Just before the end of the concert, Waters addressed his audience again. "I believe we need this generation of Israelis to tear down the walls and make peace with their neighbors," he said, setting off a round of cheers.
Tens of thousands of Israelis flocked to the mixed Arab-Jewish town of Neveh Shalom last night for the single performance by the British rock star - the founder of Pink Floyd, which produced the legendary album The Wall.
An estimated 50,000 gathered in a hastily prepared outdoor venue in a field near Neveh Shalom, which is located between Tel Aviv and Jerusalem. Hours before the performance, cars were gridlocked in all directions in one of Israel's worst traffic jams ever.
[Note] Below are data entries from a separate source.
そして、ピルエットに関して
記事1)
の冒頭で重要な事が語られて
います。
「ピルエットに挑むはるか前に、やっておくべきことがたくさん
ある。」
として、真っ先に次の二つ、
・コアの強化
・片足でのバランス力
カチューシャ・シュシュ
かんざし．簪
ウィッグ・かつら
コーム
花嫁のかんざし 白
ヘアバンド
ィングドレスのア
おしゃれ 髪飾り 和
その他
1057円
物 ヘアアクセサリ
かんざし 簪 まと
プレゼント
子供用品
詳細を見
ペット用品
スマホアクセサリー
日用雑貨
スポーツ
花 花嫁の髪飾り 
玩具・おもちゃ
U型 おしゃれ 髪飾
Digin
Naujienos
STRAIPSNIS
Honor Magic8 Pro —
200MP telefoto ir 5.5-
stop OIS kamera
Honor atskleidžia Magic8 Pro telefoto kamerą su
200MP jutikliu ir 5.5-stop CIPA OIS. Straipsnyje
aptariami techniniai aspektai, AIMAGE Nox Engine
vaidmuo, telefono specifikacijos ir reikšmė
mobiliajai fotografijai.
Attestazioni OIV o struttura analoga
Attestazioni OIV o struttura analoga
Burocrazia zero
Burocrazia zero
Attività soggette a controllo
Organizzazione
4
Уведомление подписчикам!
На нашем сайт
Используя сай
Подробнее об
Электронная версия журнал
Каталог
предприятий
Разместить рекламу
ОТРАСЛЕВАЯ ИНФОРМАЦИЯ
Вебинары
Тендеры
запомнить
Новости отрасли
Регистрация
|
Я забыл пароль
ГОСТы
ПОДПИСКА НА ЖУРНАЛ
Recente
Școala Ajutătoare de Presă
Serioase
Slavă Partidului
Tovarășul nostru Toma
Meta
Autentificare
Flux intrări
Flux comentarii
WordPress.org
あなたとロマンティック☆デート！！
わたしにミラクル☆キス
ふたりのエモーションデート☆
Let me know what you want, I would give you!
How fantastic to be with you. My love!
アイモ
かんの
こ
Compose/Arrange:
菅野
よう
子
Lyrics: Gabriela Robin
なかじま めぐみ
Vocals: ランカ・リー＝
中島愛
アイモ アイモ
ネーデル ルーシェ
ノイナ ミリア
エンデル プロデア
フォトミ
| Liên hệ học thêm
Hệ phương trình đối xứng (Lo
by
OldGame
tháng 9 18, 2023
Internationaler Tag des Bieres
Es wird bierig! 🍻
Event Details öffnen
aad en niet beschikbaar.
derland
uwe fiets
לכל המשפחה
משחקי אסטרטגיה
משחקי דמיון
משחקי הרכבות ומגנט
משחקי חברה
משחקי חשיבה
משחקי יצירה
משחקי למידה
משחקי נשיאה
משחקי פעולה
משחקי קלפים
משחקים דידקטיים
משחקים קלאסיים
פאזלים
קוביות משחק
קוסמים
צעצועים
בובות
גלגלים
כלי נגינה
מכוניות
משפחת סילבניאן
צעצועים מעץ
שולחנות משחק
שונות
There was nothing surprising in the first part of the concert. Waters's band was super-professional, the sound was perfect. The stage and set looked like the sum invested in them could finance a small state in Africa.
Rogers sounded hoarse and his neck muscles bulged every time he sang. Those who were still stuck in traffic jams could only try to imagine what it felt like when tens of thousands sang together, "Shine on, you crazy diamond."
At 6 P.M., three hours before Waters was due on stage, Yoram Friedman was already standing right in front of the stage, surrounded by teenagers. The 50-year-old member of Kibbutz Givat Haim came with his son, a beginner guitarist. He said that he would stay as long as his strength held out, "because that is the only way to experience a rock concert."
Friedman has seen Pink Floyd four times, including on two consecutive days in London in 1982. He heard the album The Dark Side of the Moon (1973), considered by many fans to be the band's magnum opus, when he was 16 - his son's age today.
Friedman was in a minority in the huge concert compound. Most of the crowd were born after Waters, David Gilmour and the rest recorded The Dark Side. But the old-timers made their presence felt. Some wore long hair and tee shirts with the famous prism from the album jacket. Others were more conservative-looking.
Still, all had one thing in common: The music of Pink Floyd and the other great bands of the 1960s and 1970s was the backdrop and soundtrack of their lives. They came to remember, to relive their youth for a few hours.
Yossi Naor, for example, could not be missed. With his long hair, mustache and a 1960s-era floppy black hat, he looked like the fourth member of Crosby, Stills and Nash. He and his wife Mary, from Tel Aviv, are "50 plus." For them, Pink Floyd's music was "the end of an era. It was 1973, but for us it was the end of the 1960s, the end of the Beatles era."